Appoint a Local Responsible Person

Foreign suppliers must appoint a local representative in Zambia—either a company or individual—authorized to liaise with ZAMRA. This person ensures regulatory compliance and manages post-market vigilance.

Step 2: Health Facility and Distribution Licensing

If a supplier wants to open a distribution center or after-sales service unit, HPCZ may require a health facility license.

Basic requirements include:

  • PACRA company registration documents

  • Fire and business permits from the local council

  • A tax clearance certificate from ZRA

  • A lease or proof of premises ownership

Without this license, suppliers cannot legally operate physical locations offering medical services or device support.

Step 3: Business Registration in Zambia

To operate locally, foreign suppliers can either register as:

A Foreign Company

  • Requires at least one Zambian-resident director** **

  • Must appoint a Zambian documentary agent** **

  • Must register with PACRA and ZRA

A Local Subsidiary

  • Minimum share capital: K15,000** **

  • Requires at least two directors, with 50% residency in Zambia

  • Eligible for investment incentives through the Zambia Development Agency (ZDA)** **

Step 4: Taxation and Import Compliance

Import Duties and Tariffs

Zambia offers tax incentives for medical equipment:

  • Duty-free imports for most medical devices

  • VAT zero-rating if devices are supplied directly to hospitals, clinics, or registered medical practitioners

However, import VAT (16%) may apply if conditions are not met.

VAT Registration for Suppliers

Foreign suppliers must register for VAT if:

  • Their taxable supplies exceed K800,000/year or K200,000 in 3 months** **

  • They wish to claim input VAT on imported goods

Step 5: Import Procedures and ASYCUDA

Zambia uses the ASYCUDA World system to manage customs declarations.
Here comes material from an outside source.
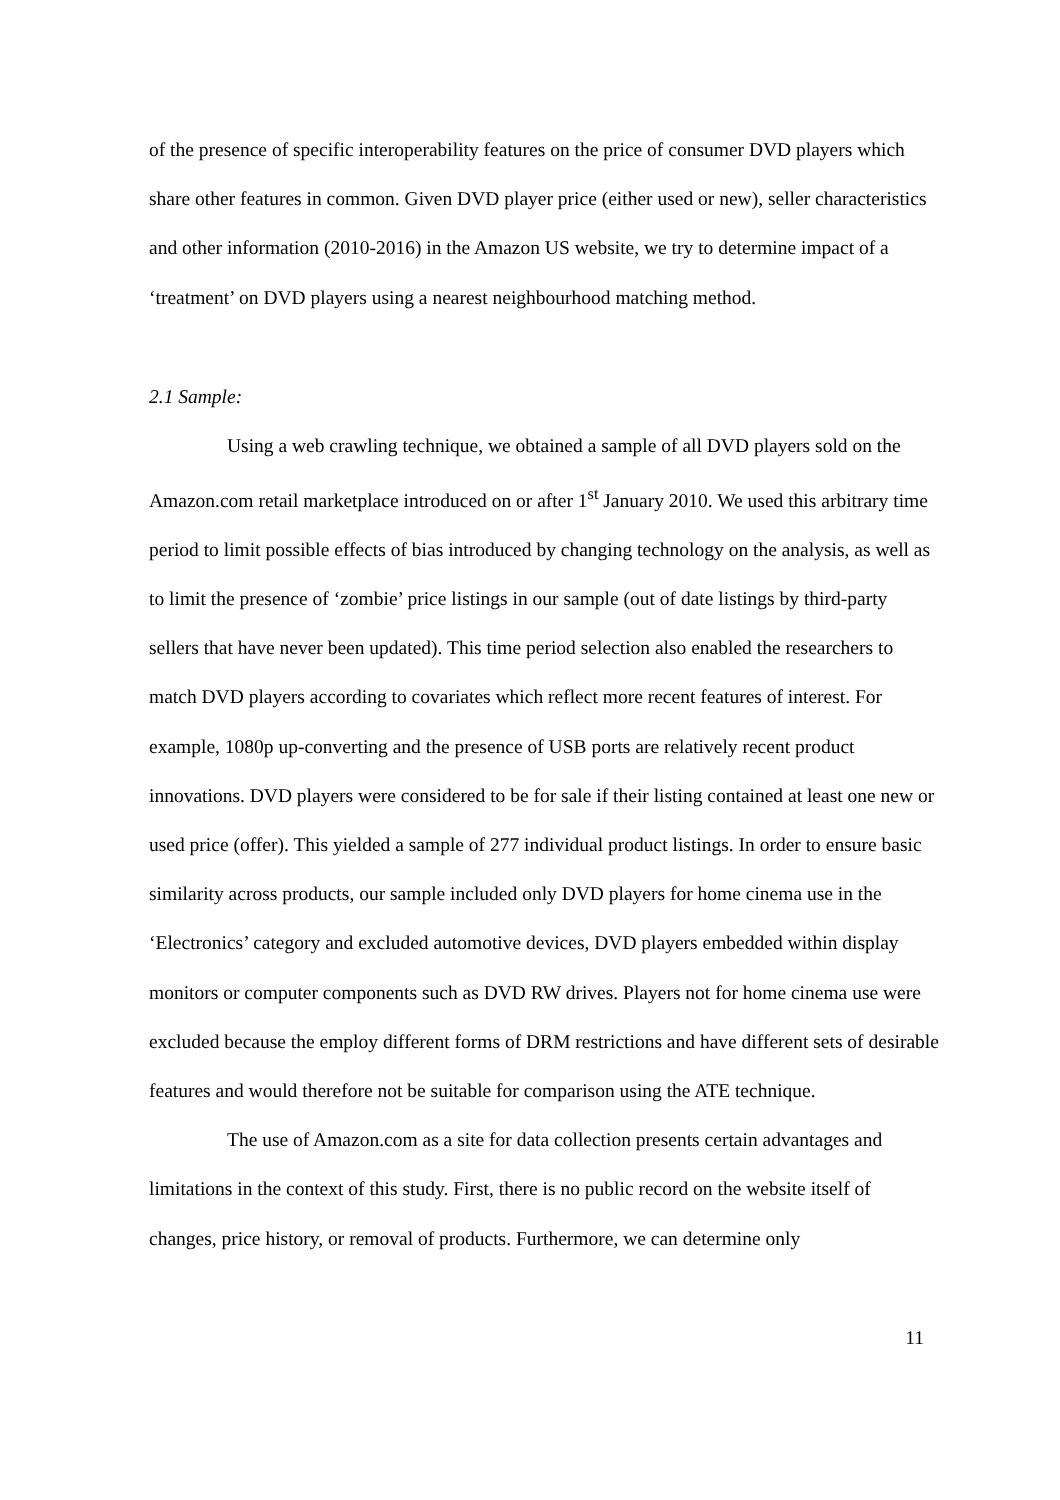of the presence of specific interoperability features on the price of consumer DVD players which share other features in common. Given DVD player price (either used or new), seller characteristics and other information (2010-2016) in the Amazon US website, we try to determine impact of a ‘treatment’ on DVD players using a nearest neighbourhood matching method.
2.1 Sample:
Using a web crawling technique, we obtained a sample of all DVD players sold on the Amazon.com retail marketplace introduced on or after 1<sup>st</sup> January 2010. We used this arbitrary time period to limit possible effects of bias introduced by changing technology on the analysis, as well as to limit the presence of ‘zombie’ price listings in our sample (out of date listings by third-party sellers that have never been updated). This time period selection also enabled the researchers to match DVD players according to covariates which reflect more recent features of interest. For example, 1080p up-converting and the presence of USB ports are relatively recent product innovations. DVD players were considered to be for sale if their listing contained at least one new or used price (offer). This yielded a sample of 277 individual product listings. In order to ensure basic similarity across products, our sample included only DVD players for home cinema use in the ‘Electronics’ category and excluded automotive devices, DVD players embedded within display monitors or computer components such as DVD RW drives. Players not for home cinema use were excluded because the employ different forms of DRM restrictions and have different sets of desirable features and would therefore not be suitable for comparison using the ATE technique.
The use of Amazon.com as a site for data collection presents certain advantages and limitations in the context of this study. First, there is no public record on the website itself of changes, price history, or removal of products. Furthermore, we can determine only
11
The import process involves:

  • Submitting a pre-arrival declaration

  • Attaching documents: commercial invoice, bill of lading, permits

  • Tax self-assessment and payment

  • Physical inspection (if flagged)

  • Release and delivery of goods

Special Requirements for Medical Devices

  • Import permits from ZAMRA** **

  • Compliance with GMP standards** **

  • Correct labeling and packaging (English is required)

Large consignments (above USD 2,000) must be cleared via a licensed clearing agent.

Step 6: Post-Market Compliance and Vigilance

Annual Retention

Every device must pay an annual retention fee to maintain its market authorization. The renewal process begins 180 days before expiry.

Vigilance Reporting

Suppliers are required to:

  • Report product defects or adverse events to ZAMRA

  • Appoint a qualified person for vigilance (QPV)

  • Keep records of device distribution, performance, and corrective actions

Strategic Tips for Foreign Suppliers

1. Start with Low-Risk Devices

Begin with Class A or B devices to test regulatory waters before scaling up.

2. Invest in Local Partnerships

A reliable Zambian partner helps with compliance, distribution, and relationship building.

3. Use ZDA Incentives

By registering with the Zambia Development Agency, you gain:

  • 0% duty for 5 years

  • Accelerated depreciation

  • Access to industrial yards and Multi-Facility Economic Zones (MFEZs)

4. Build a Strong Compliance Team

Stay ahead of regulations by hiring or consulting local experts in:

  • Regulatory affairs

  • Taxation

  • Customs clearance

Conclusion

Supplying medical equipment in Zambia is a lucrative but highly regulated venture. Foreign suppliers must be prepared to handle device registration, appoint local representatives, follow strict customs protocols, and maintain compliance throughout the product lifecycle.

By understanding the systems in place—ZAMRA, HPCZ, ZRA, and PACRA—and leveraging investment incentives, suppliers can unlock access to a growing market with increasing demand for quality healthcare infrastructure.

With careful planning, a strong local presence, and expert guidance, Zambia’s medical equipment market can be both compliant and profitable for foreign investors.